Scientists at the University of Exeter Medical School found that 1 in 60 people over the age of 60 who had invisible blood in their urine transpired to have bladder cancer. Thay's about half those who had visible blood in their urine but higher than figures for other potential symptoms of bladder cancer that warrant further investigation. 

The study examined more than 26,000 people whose anonymised data contributed to the Clinical Practice Research Datalink; this is a large research database used by the Exeter team in several cancer studies. The team found that the risk of bladder cancer was 1.6 per cent in people over 60 who had invisible blood in their urine.

Around 10,000 people in the UK are diagnosed with bladder cancer each year. The condition is more common in men than women and in older people, with the average age of diagnosis at 68.

Lead author Sarah Price, a PhD student at the University of Exeter Medical School, led the study. "It is well known that if you see blood in your urine you should contact your GP, who is likely to refer you for tests.
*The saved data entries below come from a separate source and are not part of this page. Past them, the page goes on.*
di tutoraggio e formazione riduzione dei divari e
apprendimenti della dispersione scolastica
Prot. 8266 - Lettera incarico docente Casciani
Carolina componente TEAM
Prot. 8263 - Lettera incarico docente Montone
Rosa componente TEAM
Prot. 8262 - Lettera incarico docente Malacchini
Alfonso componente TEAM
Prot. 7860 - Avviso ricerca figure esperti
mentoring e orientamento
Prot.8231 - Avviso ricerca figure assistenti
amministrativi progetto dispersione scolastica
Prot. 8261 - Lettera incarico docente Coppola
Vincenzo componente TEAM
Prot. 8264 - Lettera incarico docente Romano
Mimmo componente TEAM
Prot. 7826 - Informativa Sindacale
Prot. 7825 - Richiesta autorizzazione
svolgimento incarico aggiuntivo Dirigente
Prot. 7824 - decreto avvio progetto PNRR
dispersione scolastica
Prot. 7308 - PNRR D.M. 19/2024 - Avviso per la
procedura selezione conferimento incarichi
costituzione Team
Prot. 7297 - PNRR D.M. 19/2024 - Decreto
But there is no clear guidance for GPs on what to do if they detect blood that is not visible during routine tests. We are hopeful that our findings will now lead to robust guidance that it warrants further investigation. Early diagnosis is crucial to have the best chance of successfully treating bladder cancer.

"The three-quarters of patients who are diagnosed early have much better outcomes than those whose disease is diagnosed late. Anything we can do to boost early detection is crucial to help save lives."